Provided material section start
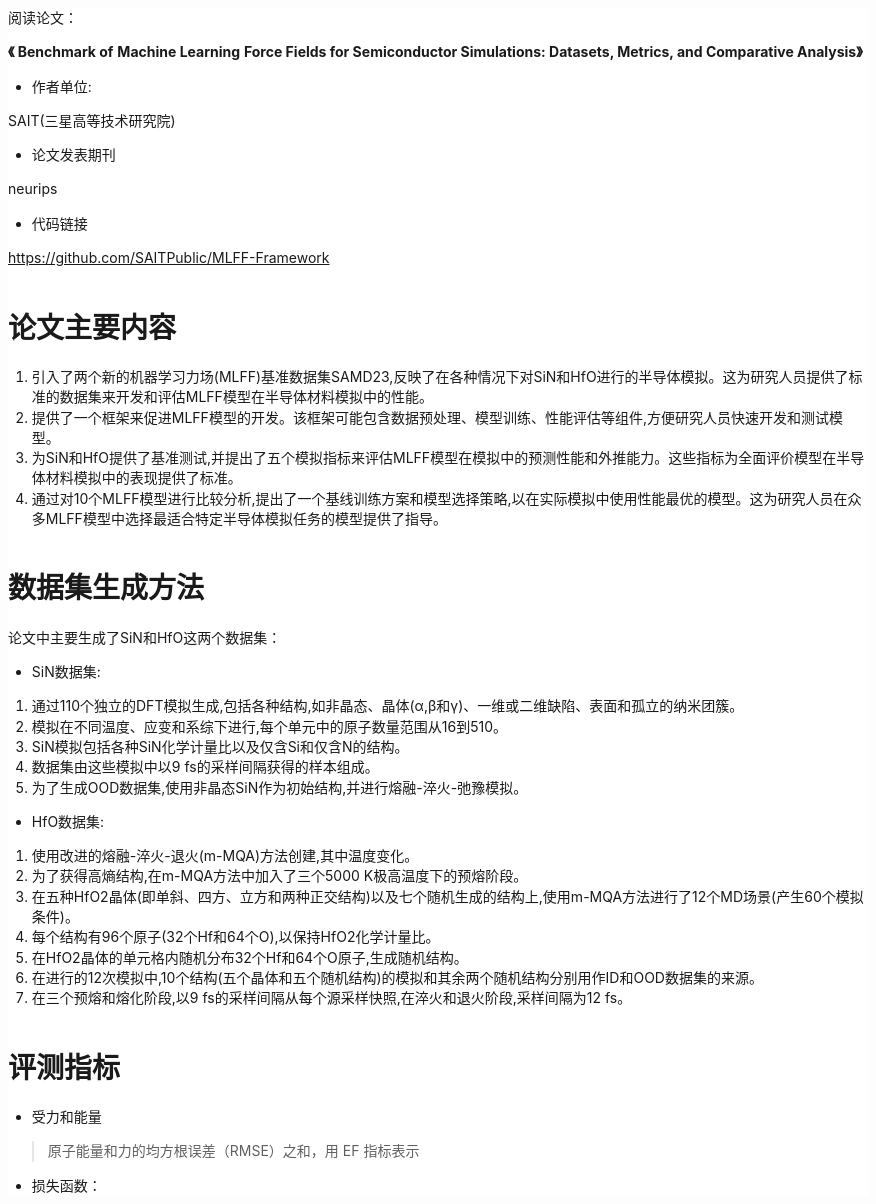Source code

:阅读论文：

**《 Benchmark of** **Machine Learning** **Force Fields for Semiconductor Simulations: Datasets, Metrics, and Comparative Analysis》**

- 作者单位:

SAIT(三星高等技术研究院)

- 论文发表期刊

neurips

- 代码链接

https://github.com/SAITPublic/MLFF-Framework

# **论文主要内容** 

1. 引入了两个新的机器学习力场(MLFF)基准数据集SAMD23,反映了在各种情况下对SiN和HfO进行的半导体模拟。这为研究人员提供了标准的数据集来开发和评估MLFF模型在半导体材料模拟中的性能。
2. 提供了一个框架来促进MLFF模型的开发。该框架可能包含数据预处理、模型训练、性能评估等组件,方便研究人员快速开发和测试模型。
3. 为SiN和HfO提供了基准测试,并提出了五个模拟指标来评估MLFF模型在模拟中的预测性能和外推能力。这些指标为全面评价模型在半导体材料模拟中的表现提供了标准。
4. 通过对10个MLFF模型进行比较分析,提出了一个基线训练方案和模型选择策略,以在实际模拟中使用性能最优的模型。这为研究人员在众多MLFF模型中选择最适合特定半导体模拟任务的模型提供了指导。

# 数据集生成方法

论文中主要生成了SiN和HfO这两个数据集：

- SiN数据集:

1. 通过110个独立的DFT模拟生成,包括各种结构,如非晶态、晶体(α,β和γ)、一维或二维缺陷、表面和孤立的纳米团簇。
2. 模拟在不同温度、应变和系综下进行,每个单元中的原子数量范围从16到510。
3. SiN模拟包括各种SiN化学计量比以及仅含Si和仅含N的结构。
4. 数据集由这些模拟中以9 fs的采样间隔获得的样本组成。
5. 为了生成OOD数据集,使用非晶态SiN作为初始结构,并进行熔融-淬火-弛豫模拟。

- HfO数据集:

1. 使用改进的熔融-淬火-退火(m-MQA)方法创建,其中温度变化。
2. 为了获得高熵结构,在m-MQA方法中加入了三个5000 K极高温度下的预熔阶段。
3. 在五种HfO2晶体(即单斜、四方、立方和两种正交结构)以及七个随机生成的结构上,使用m-MQA方法进行了12个MD场景(产生60个模拟条件)。
4. 每个结构有96个原子(32个Hf和64个O),以保持HfO2化学计量比。
5. 在HfO2晶体的单元格内随机分布32个Hf和64个O原子,生成随机结构。
6. 在进行的12次模拟中,10个结构(五个晶体和五个随机结构)的模拟和其余两个随机结构分别用作ID和OOD数据集的来源。
7. 在三个预熔和熔化阶段,以9 fs的采样间隔从每个源采样快照,在淬火和退火阶段,采样间隔为12 fs。

# 评测指标

- 受力和能量

> 原子能量和力的均方根误差（RMSE）之和，用 EF 指标表示

- 损失函数：

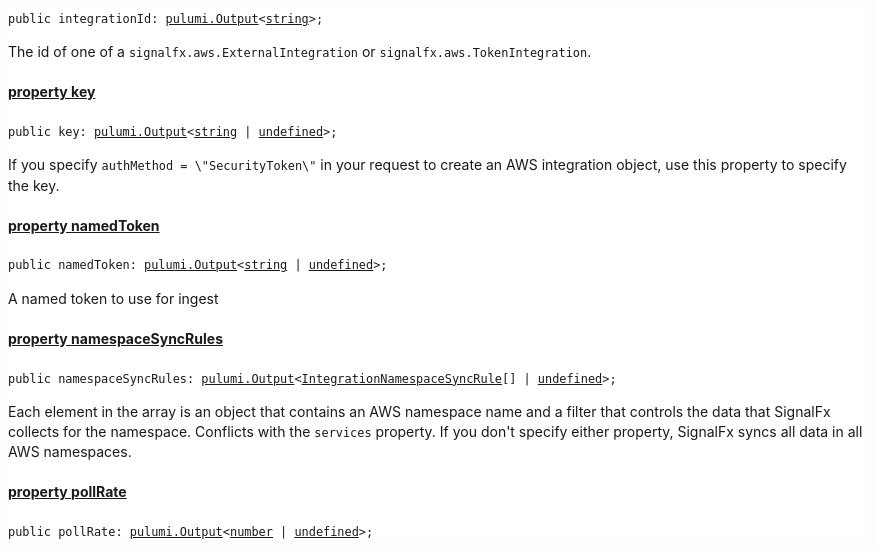 <pre class="highlight"><code><span class='kd'>public </span>integrationId: <a href='/docs/reference/pkg/nodejs/pulumi/pulumi/#Output'>pulumi.Output</a>&lt;<span class='kd'><a href='https://developer.mozilla.org/en-US/docs/Web/JavaScript/Reference/Global_Objects/String'>string</a></span>&gt;;</code></pre>

The id of one of a `signalfx.aws.ExternalIntegration` or `signalfx.aws.TokenIntegration`.

<h4 class="pdoc-member-header" id="Integration-key">
<a class="pdoc-child-name" href="https://github.com/pulumi/pulumi-signalfx/blob/5b213a19efe8324e5016e2bbaa68b2ca0ad9b2e3/sdk/nodejs/aws/integration.ts#L118">property <b>key</b></a>
</h4>

<pre class="highlight"><code><span class='kd'>public </span>key: <a href='/docs/reference/pkg/nodejs/pulumi/pulumi/#Output'>pulumi.Output</a>&lt;<span class='kd'><a href='https://developer.mozilla.org/en-US/docs/Web/JavaScript/Reference/Global_Objects/String'>string</a></span> | <span class='kd'><a href='https://developer.mozilla.org/en-US/docs/Web/JavaScript/Reference/Global_Objects/undefined'>undefined</a></span>&gt;;</code></pre>

If you specify `authMethod = \"SecurityToken\"` in your request to create an AWS integration object, use this property to specify the key.

<h4 class="pdoc-member-header" id="Integration-namedToken">
<a class="pdoc-child-name" href="https://github.com/pulumi/pulumi-signalfx/blob/5b213a19efe8324e5016e2bbaa68b2ca0ad9b2e3/sdk/nodejs/aws/integration.ts#L122">property <b>namedToken</b></a>
</h4>

<pre class="highlight"><code><span class='kd'>public </span>namedToken: <a href='/docs/reference/pkg/nodejs/pulumi/pulumi/#Output'>pulumi.Output</a>&lt;<span class='kd'><a href='https://developer.mozilla.org/en-US/docs/Web/JavaScript/Reference/Global_Objects/String'>string</a></span> | <span class='kd'><a href='https://developer.mozilla.org/en-US/docs/Web/JavaScript/Reference/Global_Objects/undefined'>undefined</a></span>&gt;;</code></pre>

A named token to use for ingest

<h4 class="pdoc-member-header" id="Integration-namespaceSyncRules">
<a class="pdoc-child-name" href="https://github.com/pulumi/pulumi-signalfx/blob/5b213a19efe8324e5016e2bbaa68b2ca0ad9b2e3/sdk/nodejs/aws/integration.ts#L126">property <b>namespaceSyncRules</b></a>
</h4>

<pre class="highlight"><code><span class='kd'>public </span>namespaceSyncRules: <a href='/docs/reference/pkg/nodejs/pulumi/pulumi/#Output'>pulumi.Output</a>&lt;<a href='/docs/reference/pkg/nodejs/pulumi/signalfx/types/output/#IntegrationNamespaceSyncRule'>IntegrationNamespaceSyncRule</a>[] | <span class='kd'><a href='https://developer.mozilla.org/en-US/docs/Web/JavaScript/Reference/Global_Objects/undefined'>undefined</a></span>&gt;;</code></pre>

Each element in the array is an object that contains an AWS namespace name and a filter that controls the data that SignalFx collects for the namespace. Conflicts with the `services` property. If you don't specify either property, SignalFx syncs all data in all AWS namespaces.

<h4 class="pdoc-member-header" id="Integration-pollRate">
<a class="pdoc-child-name" href="https://github.com/pulumi/pulumi-signalfx/blob/5b213a19efe8324e5016e2bbaa68b2ca0ad9b2e3/sdk/nodejs/aws/integration.ts#L130">property <b>pollRate</b></a>
</h4>

<pre class="highlight"><code><span class='kd'>public </span>pollRate: <a href='/docs/reference/pkg/nodejs/pulumi/pulumi/#Output'>pulumi.Output</a>&lt;<span class='kd'><a href='https://developer.mozilla.org/en-US/docs/Web/JavaScript/Reference/Global_Objects/Number'>number</a></span> | <span class='kd'><a href='https://developer.mozilla.org/en-US/docs/Web/JavaScript/Reference/Global_Objects/undefined'>undefined</a></span>&gt;;</code></pre>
Provided material section end
— Problem requirements —
Your answer should contain all the material above, written out exactly, and none of the pictures.

— Answer section —
Source code

:阅读论文：

**《 Benchmark of** **Machine Learning** **Force Fields for Semiconductor Simulations: Datasets, Metrics, and Comparative Analysis》**

- 作者单位:

SAIT(三星高等技术研究院)

- 论文发表期刊

neurips

- 代码链接

https://github.com/SAITPublic/MLFF-Framework

# **论文主要内容** 

1. 引入了两个新的机器学习力场(MLFF)基准数据集SAMD23,反映了在各种情况下对SiN和HfO进行的半导体模拟。这为研究人员提供了标准的数据集来开发和评估MLFF模型在半导体材料模拟中的性能。
2. 提供了一个框架来促进MLFF模型的开发。该框架可能包含数据预处理、模型训练、性能评估等组件,方便研究人员快速开发和测试模型。
3. 为SiN和HfO提供了基准测试,并提出了五个模拟指标来评估MLFF模型在模拟中的预测性能和外推能力。这些指标为全面评价模型在半导体材料模拟中的表现提供了标准。
4. 通过对10个MLFF模型进行比较分析,提出了一个基线训练方案和模型选择策略,以在实际模拟中使用性能最优的模型。这为研究人员在众多MLFF模型中选择最适合特定半导体模拟任务的模型提供了指导。

# 数据集生成方法

论文中主要生成了SiN和HfO这两个数据集：

- SiN数据集:

1. 通过110个独立的DFT模拟生成,包括各种结构,如非晶态、晶体(α,β和γ)、一维或二维缺陷、表面和孤立的纳米团簇。
2. 模拟在不同温度、应变和系综下进行,每个单元中的原子数量范围从16到510。
3. SiN模拟包括各种SiN化学计量比以及仅含Si和仅含N的结构。
4. 数据集由这些模拟中以9 fs的采样间隔获得的样本组成。
5. 为了生成OOD数据集,使用非晶态SiN作为初始结构,并进行熔融-淬火-弛豫模拟。

- HfO数据集:

1. 使用改进的熔融-淬火-退火(m-MQA)方法创建,其中温度变化。
2. 为了获得高熵结构,在m-MQA方法中加入了三个5000 K极高温度下的预熔阶段。
3. 在五种HfO2晶体(即单斜、四方、立方和两种正交结构)以及七个随机生成的结构上,使用m-MQA方法进行了12个MD场景(产生60个模拟条件)。
4. 每个结构有96个原子(32个Hf和64个O),以保持HfO2化学计量比。
5. 在HfO2晶体的单元格内随机分布32个Hf和64个O原子,生成随机结构。
6. 在进行的12次模拟中,10个结构(五个晶体和五个随机结构)的模拟和其余两个随机结构分别用作ID和OOD数据集的来源。
7. 在三个预熔和熔化阶段,以9 fs的采样间隔从每个源采样快照,在淬火和退火阶段,采样间隔为12 fs。

# 评测指标

- 受力和能量

> 原子能量和力的均方根误差（RMSE）之和，用 EF 指标表示

- 损失函数：

 <pre class="highlight"><code><span class='kd'>public </span>integrationId: <a href='/docs/reference/pkg/nodejs/pulumi/pulumi/#Output'>pulumi.Output</a>&lt;<span class='kd'><a href='https://developer.mozilla.org/en-US/docs/Web/JavaScript/Reference/Global_Objects/String'>string</a></span>&gt;;</code></pre>

The id of one of a `signalfx.aws.ExternalIntegration` or `signalfx.aws.TokenIntegration`.

<h4 class="pdoc-member-header" id="Integration-key">
<a class="pdoc-child-name" href="https://github.com/pulumi/pulumi-signalfx/blob/5b213a19efe8324e5016e2bbaa68b2ca0ad9b2e3/sdk/nodejs/aws/integration.ts#L118">property <b>key</b></a>
</h4>

<pre class="highlight"><code><span class='kd'>public </span>key: <a href='/docs/reference/pkg/nodejs/pulumi/pulumi/#Output'>pulumi.Output</a>&lt;<span class='kd'><a href='https://developer.mozilla.org/en-US/docs/Web/JavaScript/Reference/Global_Objects/String'>string</a></span> | <span class='kd'><a href='https://developer.mozilla.org/en-US/docs/Web/JavaScript/Reference/Global_Objects/undefined'>undefined</a></span>&gt;;</code></pre>

If you specify `authMethod = \"SecurityToken\"` in your request to create an AWS integration object, use this property to specify the key.

<h4 class="pdoc-member-header" id="Integration-namedToken">
<a class="pdoc-child-name" href="https://github.com/pulumi/pulumi-signalfx/blob/5b213a19efe8324e5016e2bbaa68b2ca0ad9b2e3/sdk/nodejs/aws/integration.ts#L122">property <b>namedToken</b></a>
</h4>

<pre class="highlight"><code><span class='kd'>public </span>namedToken: <a href='/docs/reference/pkg/nodejs/pulumi/pulumi/#Output'>pulumi.Output</a>&lt;<span class='kd'><a href='https://developer.mozilla.org/en-US/docs/Web/JavaScript/Reference/Global_Objects/String'>string</a></span> | <span class='kd'><a href='https://developer.mozilla.org/en-US/docs/Web/JavaScript/Reference/Global_Objects/undefined'>undefined</a></span>&gt;;</code></pre>

A named token to use for ingest

<h4 class="pdoc-member-header" id="Integration-namespaceSyncRules">
<a class="pdoc-child-name" href="https://github.com/pulumi/pulumi-signalfx/blob/5b213a19efe8324e5016e2bbaa68b2ca0ad9b2e3/sdk/nodejs/aws/integration.ts#L126">property <b>namespaceSyncRules</b></a>
</h4>

<pre class="highlight"><code><span class='kd'>public </span>namespaceSyncRules: <a href='/docs/reference/pkg/nodejs/pulumi/pulumi/#Output'>pulumi.Output</a>&lt;<a href='/docs/reference/pkg/nodejs/pulumi/signalfx/types/output/#IntegrationNamespaceSyncRule'>IntegrationNamespaceSyncRule</a>[] | <span class='kd'><a href='https://developer.mozilla.org/en-US/docs/Web/JavaScript/Reference/Global_Objects/undefined'>undefined</a></span>&gt;;</code></pre>

Each element in the array is an object that contains an AWS namespace name and a filter that controls the data that SignalFx collects for the namespace. Conflicts with the `services` property. If you don't specify either property, SignalFx syncs all data in all AWS namespaces.

<h4 class="pdoc-member-header" id="Integration-pollRate">
<a class="pdoc-child-name" href="https://github.com/pulumi/pulumi-signalfx/blob/5b213a19efe8324e5016e2bbaa68b2ca0ad9b2e3/sdk/nodejs/aws/integration.ts#L130">property <b>pollRate</b></a>
</h4>

<pre class="highlight"><code><span class='kd'>public </span>pollRate: <a href='/docs/reference/pkg/nodejs/pulumi/pulumi/#Output'>pulumi.Output</a>&lt;<span class='kd'><a href='https://developer.mozilla.org/en-US/docs/Web/JavaScript/Reference/Global_Objects/Number'>number</a></span> | <span class='kd'><a href='https://developer.mozilla.org/en-US/docs/Web/JavaScript/Reference/Global_Objects/undefined'>undefined</a></span>&gt;;</code></pre>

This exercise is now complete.